There can be no debate on anything either unless we have different parties each attempting to convince the other that their view is the right one, i.e. closer to a Real Right – a correct one that is independent of mere opinion. Debate itself presupposes an independent set of laws of logic and that implies an independent mind, because logic is purely conceptual.

The whole crux of the matter is this: what is the rule you use to judge actions? If it’s not independent of human opinion then it is not binding upon any and none ought be punished or rewarded for any action at all.  If all is mere opinion then any action at all can be both punished and rewarded, depending on whose rules one adopts!

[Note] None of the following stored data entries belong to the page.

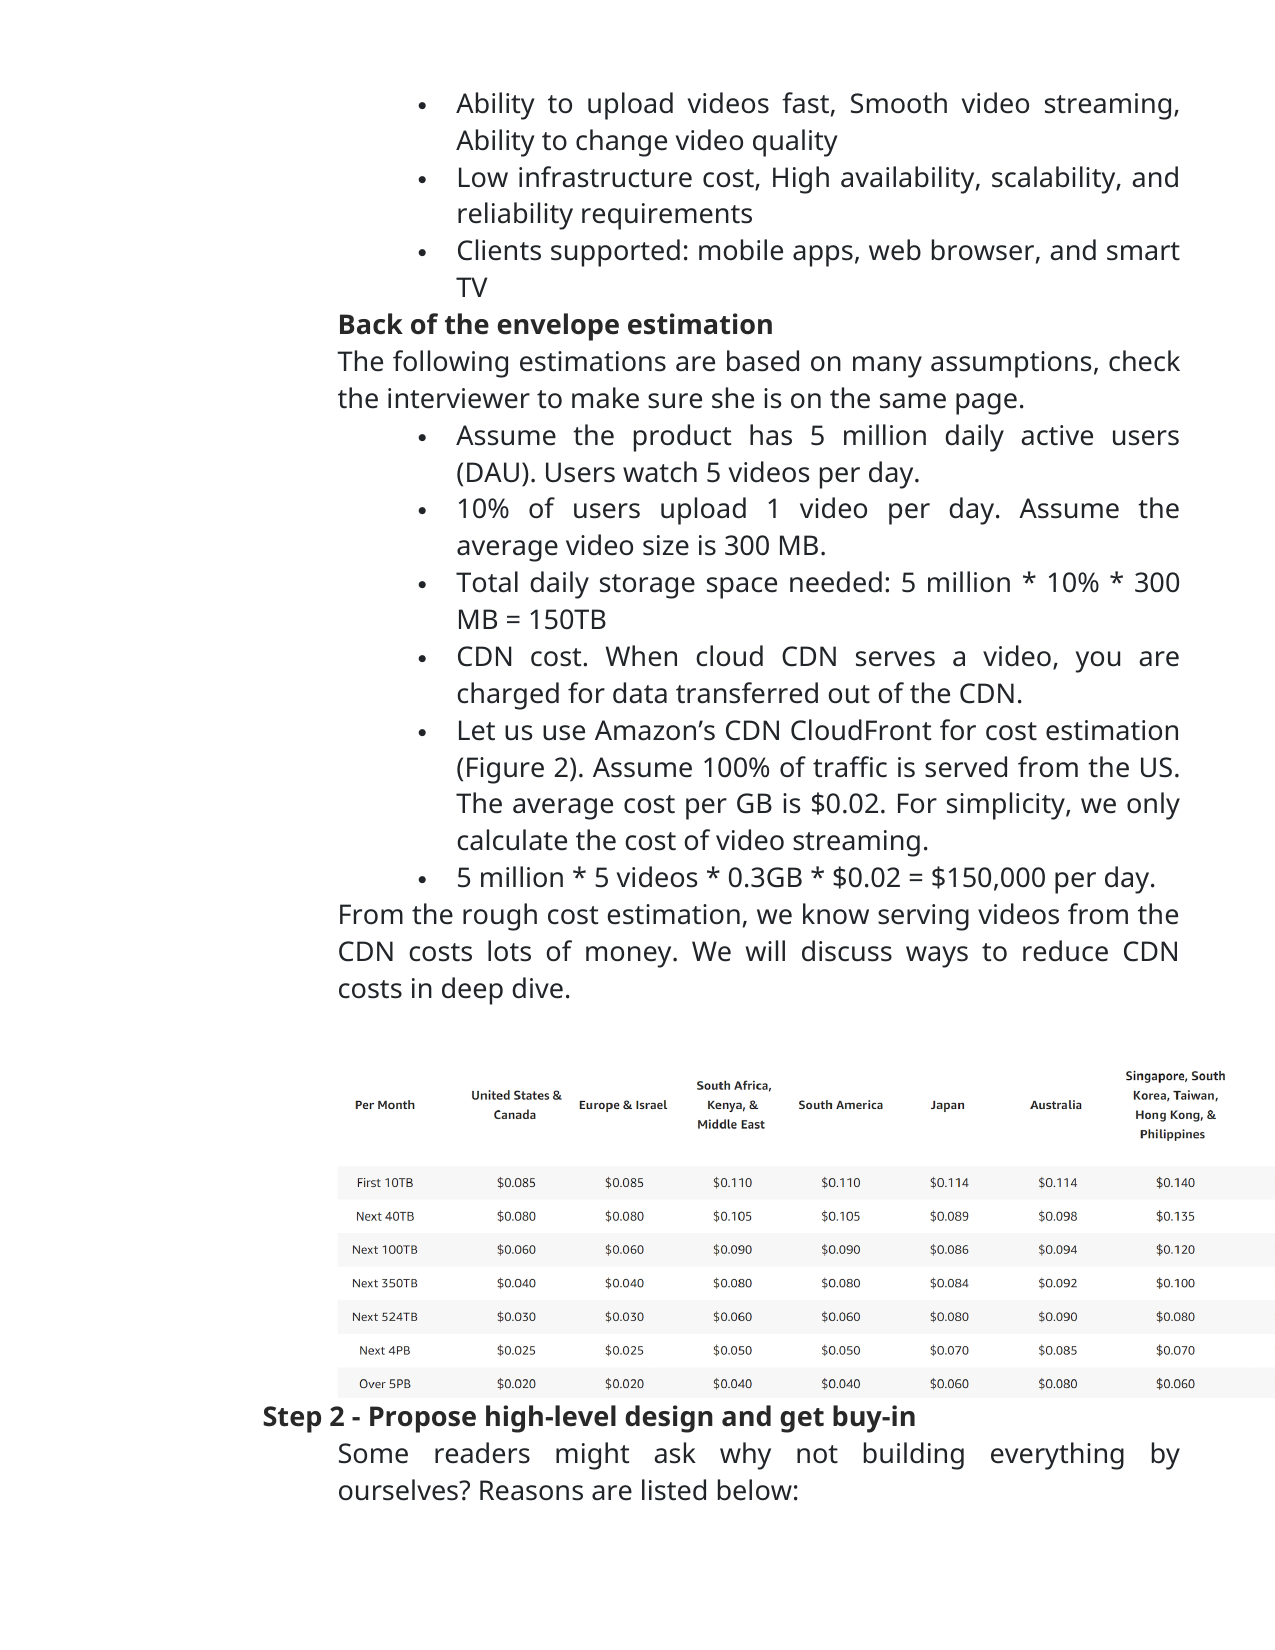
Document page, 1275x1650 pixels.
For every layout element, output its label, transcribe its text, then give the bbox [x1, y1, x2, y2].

list Clients supported: mobile apps, web browser, and smart TV [419, 232, 1181, 306]
list Assume the product has 5 million daily active users (DAU). Users watch 5 videos per day. [419, 416, 1181, 490]
list Let us use Amazon’s CDN CloudFront for cost estimation (Figure 2). Assume 100% of traffic is served from the US. The average cost per GB is $0.02. For simplicity, we only calculate the cost of video streaming. [419, 711, 1181, 859]
text The following estimations are based on many assumptions, check the interviewer to make sure she is on the same page. [337, 342, 1181, 416]
picture [337, 1056, 1275, 1398]
subtitle Back of the envelope estimation [337, 306, 1181, 342]
list CDN cost. When cloud CDN serves a video, you are charged for data transferred out of the CDN. [419, 637, 1181, 711]
list 10% of users upload 1 video per day. Assume the average video size is 300 MB. [419, 490, 1181, 564]
list Total daily storage space needed: 5 million * 10% * 300 MB = 150TB [419, 564, 1181, 637]
list Ability to upload videos fast, Smooth video streaming, Ability to change video quality [419, 84, 1181, 158]
list Low infrastructure cost, High availability, scalability, and reliability requirements [419, 158, 1181, 232]
list 5 million * 5 videos * 0.3GB * $0.02 = $150,000 per day. [419, 859, 1181, 896]
text Some readers might ask why not building everything by ourselves? Reasons are listed below: [337, 1434, 1181, 1508]
text From the rough cost estimation, we know serving videos from the CDN costs lots of money. We will discuss ways to reduce CDN costs in deep dive. [337, 896, 1181, 1006]
subtitle Step 2 - Propose high-level design and get buy-in [262, 1398, 1181, 1434]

The Nazis reward the murder of the Jew and the Xians condemn it. Without an independent  moral ruler to measure, there is no way to judge either reaction as good or bad.
This is what Provine clearly stated in our quotes of him.
If there is no ultimate rule then no moral judgment is even possible and no evil or good either. See previous Dawkins’ quotes.

If there is no ultimate authority there can be no binding moral Law at all.
Hence no God = no right to make any binding law, thus all human imposed law would be mere tyranny. Worse, that tyranny itself could not be ‘wrong’. “Might makes right” in the end of the atheist view.
And again, this is standard atheist dogma (not a strawman) i.e. no God = no overarching Rule = no good or evil; simply because there is nothing but subjective, personal opinion to measure by. Why should subjective opinion be binding on anyone? No God = no reason at all.